Rather than simply recreating Apple's old Launchpad, LaunchingPad expands it with better organization, better search, and features that Apple's implementation never included.

2. Spotlight

Spotlight is Apple's new default application launcher. In macOS Tahoe, it adds an Apps view, category browsing, and much deeper integration with files, actions, shortcuts, and Clipboard history. For users who know exactly what they want to launch, it is extremely fast.

However, Spotlight is fundamentally a search interface. It doesn't preserve custom pages, folders, or manually arranged application layouts.

3. Raycast

Raycast is one of the most popular productivity launchers available for macOS. It excels at keyboard-driven workflows, automation, scripting, clipboard history, AI extensions, calculations, snippets, and developer tools.

It is not designed as a visual application browser, making it complementary rather than competitive with LaunchingPad.

4. Alfred

Alfred follows a similar philosophy to Raycast. It focuses on workflows, search, automation, and keyboard productivity.

For users who spend most of their day working from the keyboard, Alfred remains an excellent choice.
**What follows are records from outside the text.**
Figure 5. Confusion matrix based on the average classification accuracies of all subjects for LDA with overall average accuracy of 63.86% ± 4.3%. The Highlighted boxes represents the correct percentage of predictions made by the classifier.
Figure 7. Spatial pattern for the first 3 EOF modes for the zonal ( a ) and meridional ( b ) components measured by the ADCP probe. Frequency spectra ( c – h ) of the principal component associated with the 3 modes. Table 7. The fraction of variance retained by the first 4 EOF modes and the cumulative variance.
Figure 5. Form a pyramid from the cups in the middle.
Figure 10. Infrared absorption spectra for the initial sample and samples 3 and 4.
But it isn't intended to replace the visual organization provided by Launchpad.

5. LaunchOS

LaunchOS aims to recreate the classic Launchpad interface with modern macOS compatibility, including Launchpad import, gestures, F4 activation, configurable grids, and uninstall functionality.

It's an excellent option for users looking for a familiar experience, although its feature set remains closer to Apple's original implementation than LaunchingPad's expanded organization model.

6. AppGrid

AppGrid focuses on restoring the original Launchpad workflow with page management, Launchpad imports, alphabetical sorting, and configurable grids.
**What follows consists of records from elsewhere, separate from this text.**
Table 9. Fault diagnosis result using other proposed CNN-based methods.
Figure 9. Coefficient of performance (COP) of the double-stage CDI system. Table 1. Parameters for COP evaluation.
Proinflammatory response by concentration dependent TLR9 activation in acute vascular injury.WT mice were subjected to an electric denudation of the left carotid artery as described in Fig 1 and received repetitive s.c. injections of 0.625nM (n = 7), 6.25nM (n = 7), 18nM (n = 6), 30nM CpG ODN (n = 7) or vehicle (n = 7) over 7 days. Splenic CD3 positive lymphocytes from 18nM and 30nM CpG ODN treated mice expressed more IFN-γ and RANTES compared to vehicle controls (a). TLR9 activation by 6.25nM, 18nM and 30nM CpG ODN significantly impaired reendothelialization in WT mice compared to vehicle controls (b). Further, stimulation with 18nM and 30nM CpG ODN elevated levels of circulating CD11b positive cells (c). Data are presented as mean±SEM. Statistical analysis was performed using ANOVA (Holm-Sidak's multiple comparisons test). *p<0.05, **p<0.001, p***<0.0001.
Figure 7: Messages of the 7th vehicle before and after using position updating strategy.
It offers a solid visual launcher experience, although LaunchingPad includes deeper folder organization, saved layouts, integrated app management, and broader customization.

Who Should Choose Which?

Choose Spotlight if:

  • You already know the app you want.
  • You prefer built-in macOS tools.
  • You mostly launch apps from the keyboard.

Choose Raycast or Alfred if:

  • You want automation.
  • You work almost entirely from the keyboard.
  • You use extensions, scripts, snippets, or AI.

Choose LaunchingPad if:

  • You miss Launchpad.
  • You organize apps visually.
  • You rely on folders.
  • You remember apps by their location.
  • You want a launcher that feels native while offering significantly more flexibility.
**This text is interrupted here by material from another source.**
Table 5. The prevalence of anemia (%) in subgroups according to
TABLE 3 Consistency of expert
Why LaunchingPad Is the Best Launchpad Replacement

LaunchingPad doesn't try to become another command launcher. Instead, it focuses on the workflow Apple left behind while modernizing it for macOS Tahoe.

It restores the visual experience people actually miss while improving nearly every aspect of it: deeper organization, nested folders, faster search, multiple activation methods, layout import, multiple saved arrangements, better accessibility, multi-display support, and integrated app management.

It also turns the launcher into a practical app library manager: App Info shows version, bundle identifier, install path, architecture, declared permissions, signing, notarization, and Gatekeeper details; cleanup review shows related files and sizes before anything is removed; and live app discovery reconciles installs, removals, helper apps, Mac App Store apps, wrapped iOS apps, and icon refreshes without throwing away custom order.

LaunchingPad also carries the less obvious polish that makes a replacement feel like a Mac app: keyboard navigation with a selected tile, Return to launch, Esc to close, Command-F search, Command-Z undo, VoiceOver support, Reduce Motion and Reduce Transparency respect, configurable wallpaper and blur, custom backgrounds, and localization for English, Spanish, French, German, Italian, and Romanian.

For users who think visually rather than textually, that makes LaunchingPad more than a replacement—it becomes a better version of the Launchpad Apple originally shipped.